In Nairobi's Kibera neighborhood residents supported by international NGO the Human Needs Project are making possible what seemed out of reach.
They have ventured into urban farming.
They had to find solutions to challenegs including a lack of proper sanitation and scarcity of water that make farming a difficult venture in Kibera.
David Omari has adapted a soilless medium. He uses pumice, a volcanic rock.
"So, we are using what we call the waste products, which are things which come from yoghurt, those cups of yoghurt. So, we are using it, we put in the pumice, which comes from the volcanic type of soil or rock from Maimahiu. So this one, you know it has got no impurities, it is clear and makes the work easier because it cannot grow some weeds."
Fellow farmer Racheal Jumba grows peppers in a greenhouse using hydroponic methods.
"For me, it was a way of us being able to give the community food that is organically produced, that we are using clean resources to be able to do that," she says.
"We are able to do a lot in a smaller space. So, where for example, what we have right here, we would have done it in perhaps about half an acre, but now, we are doing it in an area that is 8 meters by 15 meters."
The use of hydroponic methods is helping Kibera's urban farmers maximize space for a bumper harvest.
They are funded by the World Food Programme.
International NGO the Human Needs Project supplies the farmers with clean water for irrigation and other amenities.

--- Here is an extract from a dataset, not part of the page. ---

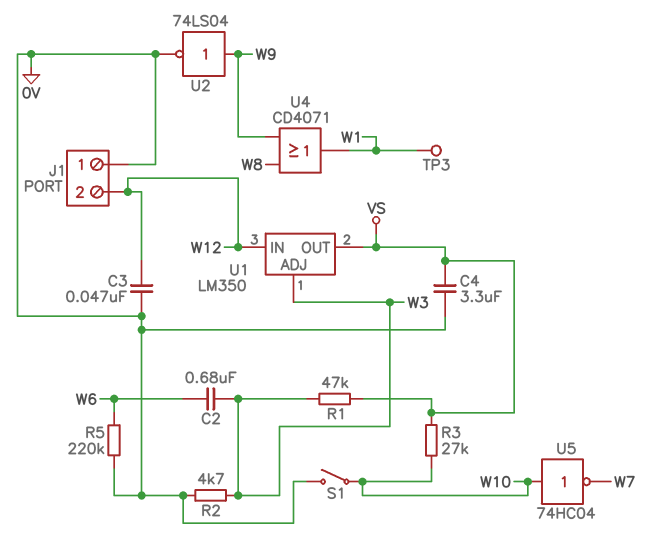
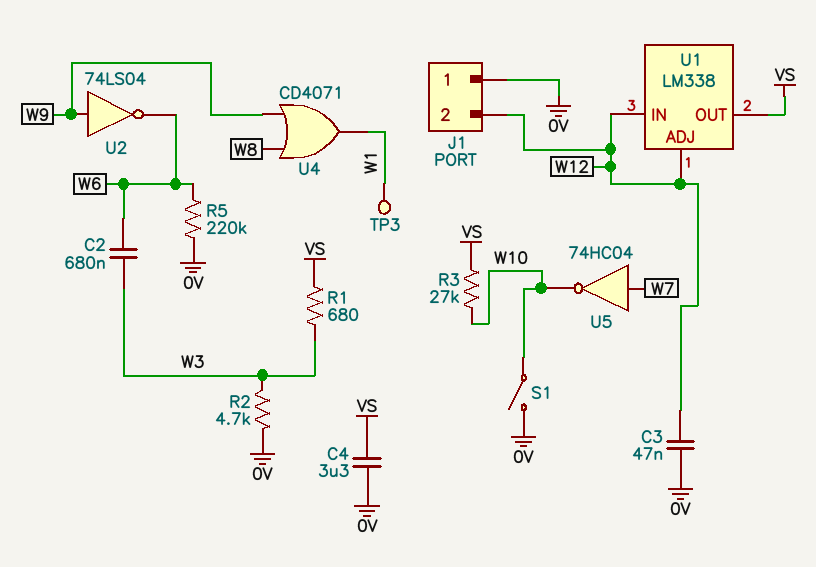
R1: 47k (VS, W3) -> 680 (VS, W3)
U1: LM350 -> LM338
U1 pin ADJ: W3 -> W12
U2: NOT 74LS04 (in W9, out 0V) -> NOT 74LS04 (in W9, out W6)
U5: NOT 74HC04 (in W10, out W7) -> NOT 74HC04 (in W7, out W10)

"Urban farming is very important to people living in informal settlements, given that informal settlements are seen as a dumping site by anyone outside," Stella Mwania, field coordinator, at Human Needs Project says.

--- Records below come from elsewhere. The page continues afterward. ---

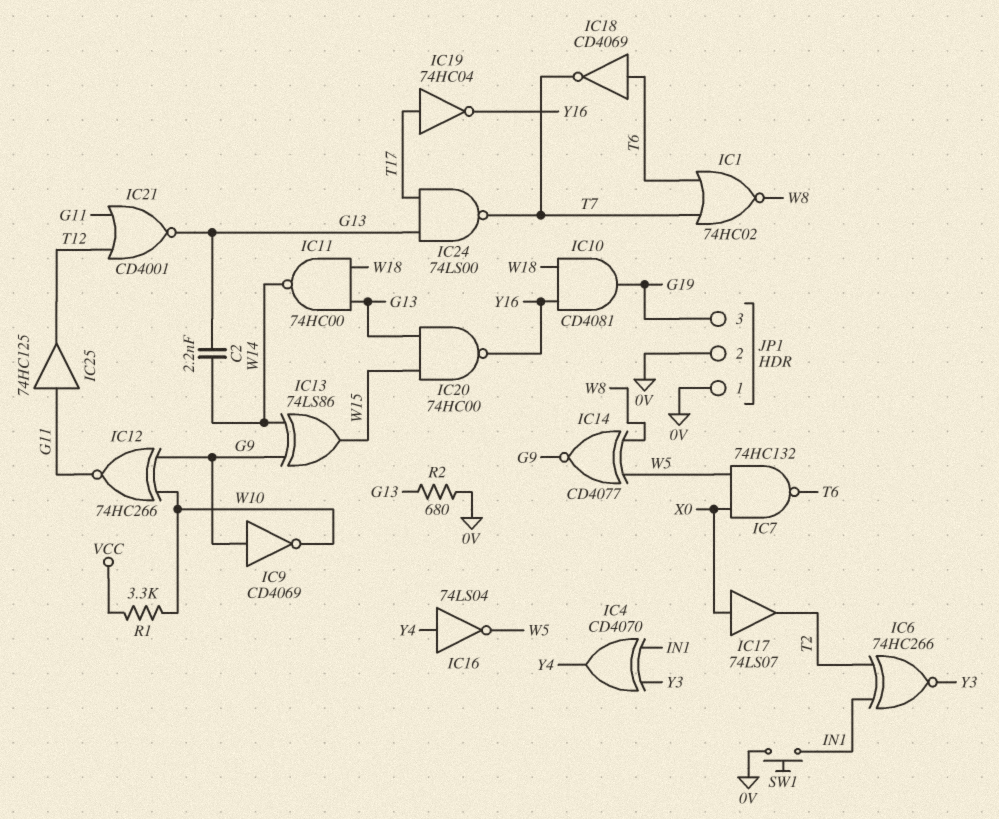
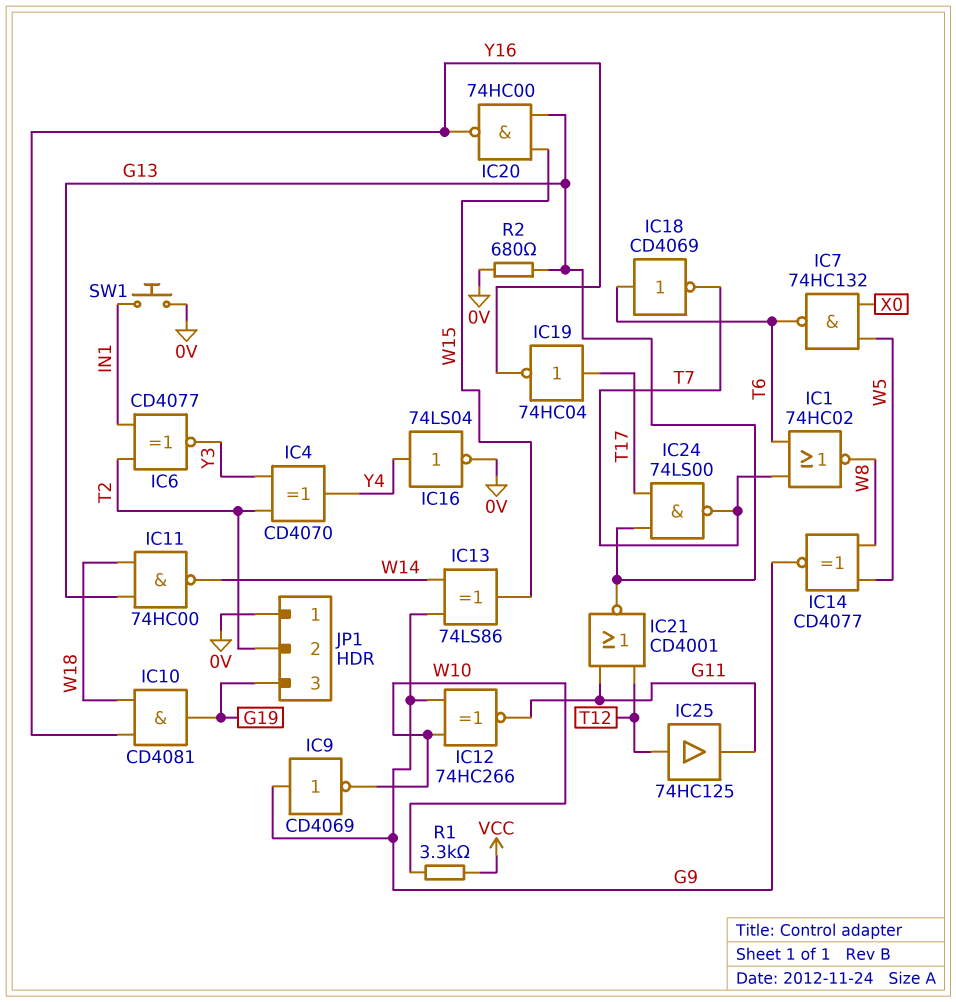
C2: 2.2nF (G13, W14) -> none
IC4: XOR CD4070 (in IN1, in Y3, out Y4) -> XOR CD4070 (in T2, in Y3, out Y4)
IC6: XNOR 74HC266 (in IN1, in T2, out Y3) -> XNOR CD4077 (in IN1, in T2, out Y3)
IC16: NOT 74LS04 (in Y4, out W5) -> NOT 74LS04 (in Y4, out 0V)
IC17: buffer 74LS07 (in X0, out T2) -> none
IC25: buffer 74HC125 (in G11, out T12) -> buffer 74HC125 (in T12, out G11)
JP1 pin 2: 0V -> T2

"Them being able to trace where their food is coming from, we believe it is very important for the communities as well."
Kibera is home to an estimated population of 250,000. It is Africa's largest slum.
Agriculture experts say urban farming provides more affordable crops since transportation costs are reduced.

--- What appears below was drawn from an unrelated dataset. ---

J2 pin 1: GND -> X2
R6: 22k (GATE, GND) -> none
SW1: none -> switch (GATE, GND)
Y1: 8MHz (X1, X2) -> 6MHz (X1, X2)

For Joseph Wangai, crops grown in Kibera should contain less contaminants.
Since " these informal sectors have poor garbage collection. Soil as a medium of production now becomes polluted and now we are avoiding this pollution, this hazard of pollution, to the produce that is coming from the farms."
"One method is avoiding the soil as a medium of production. Therefore, the farmers can consider soilless mediums."
As an ongoing drought hits countries in the horn of Africa, some hope urban farming can help improve food security.